Abstract:
Disease mapping models have found wide range of applications to epidemiology and
public health. These models typically extend from generalized linear models (GLM)
and are usually implemented using a Bayesian approach. Most of the disease mapping
models incorporate random effects that assume either a Gaussian exchangeable prior
for the spatially unstructured heterogeneity or the popular Gaussian CAR priors for
the spatially structured variability. However, this Gaussian assumption is often violated
since random effects can be skewed. This thesis proposed models that relax the
usual normality assumption on the spatially unstructured random effect by using skew
normal and skew-t distributions.
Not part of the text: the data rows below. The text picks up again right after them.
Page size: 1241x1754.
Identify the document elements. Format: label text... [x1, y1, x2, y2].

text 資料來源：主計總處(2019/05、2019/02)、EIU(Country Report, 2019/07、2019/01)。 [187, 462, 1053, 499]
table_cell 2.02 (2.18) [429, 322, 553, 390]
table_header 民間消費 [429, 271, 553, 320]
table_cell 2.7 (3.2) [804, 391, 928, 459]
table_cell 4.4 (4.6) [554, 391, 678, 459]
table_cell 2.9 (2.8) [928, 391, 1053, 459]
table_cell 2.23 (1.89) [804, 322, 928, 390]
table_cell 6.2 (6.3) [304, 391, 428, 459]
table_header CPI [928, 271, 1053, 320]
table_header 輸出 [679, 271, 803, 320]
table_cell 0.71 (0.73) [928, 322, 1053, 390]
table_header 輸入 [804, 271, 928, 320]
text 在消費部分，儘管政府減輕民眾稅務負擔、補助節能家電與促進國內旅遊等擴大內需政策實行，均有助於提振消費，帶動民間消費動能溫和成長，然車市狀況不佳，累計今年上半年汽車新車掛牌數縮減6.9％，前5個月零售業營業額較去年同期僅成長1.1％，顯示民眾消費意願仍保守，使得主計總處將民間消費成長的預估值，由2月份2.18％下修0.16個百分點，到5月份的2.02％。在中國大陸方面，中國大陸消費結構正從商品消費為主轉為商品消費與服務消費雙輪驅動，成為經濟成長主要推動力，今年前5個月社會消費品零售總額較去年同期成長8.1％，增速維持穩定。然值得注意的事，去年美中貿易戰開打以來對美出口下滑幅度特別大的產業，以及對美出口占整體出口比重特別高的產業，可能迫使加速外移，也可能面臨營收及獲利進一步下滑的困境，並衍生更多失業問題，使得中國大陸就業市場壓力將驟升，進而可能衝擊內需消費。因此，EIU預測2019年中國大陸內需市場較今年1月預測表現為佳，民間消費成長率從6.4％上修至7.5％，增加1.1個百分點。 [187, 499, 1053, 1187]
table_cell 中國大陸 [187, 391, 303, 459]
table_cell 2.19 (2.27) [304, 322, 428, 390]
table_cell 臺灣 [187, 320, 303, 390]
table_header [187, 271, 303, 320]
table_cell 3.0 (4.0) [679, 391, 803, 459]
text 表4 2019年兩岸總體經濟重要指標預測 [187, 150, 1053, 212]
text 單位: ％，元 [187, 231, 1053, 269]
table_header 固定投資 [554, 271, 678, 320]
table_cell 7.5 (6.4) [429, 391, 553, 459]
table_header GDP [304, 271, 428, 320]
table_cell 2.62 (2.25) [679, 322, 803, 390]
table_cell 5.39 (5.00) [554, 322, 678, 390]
In the analysis of 2016 HIV and AID data in Kenya,
it was found out that models whose unstructured random effects follow asymmetric
skewed distributions perform better than models with corresponding symmetric distributed
unstructured random effects. Classical random-effects models for count data
includes the Poisson-gamma model, that utilizes the conjugate feature between the
Poisson and Gamma distributions to attain closed-form posterior distribution but accounts
only for overdispersion or extra variation, and the Gaussian conditional autoregressive
(CAR) models, that model spatial correlation but does not have a closed-form
posterior distribution. This thesis also considers an alternative model that combines
a Poisson-gamma model with a spatially structured skew-t random effect in the same
model thus accounting for the extra variability, spatial correlation and skewness in the
data. In the analysis of 2016 Kenya HIV and AIDS data, the skew-t spatial combined
random effects model was found to provide a better alternative to the classical disease
mapping models. Simulation studies also show that the proposed models perform better
than the classical disease mapping models. To model spatio-temporal variation,
this thesis considered Leroux CAR (LCAR) prior for spatial random effect and implemented
Bayesian analysis using integrated nested Laplace approximations (INLA).
In the analysis of spatio-temporal variation of HIV and AIDS in Kenya for the period
2013–2016, it was found out that counties located in theWestern region of Kenya show
significantly higher HIV and AIDS risks as compared to the other counties.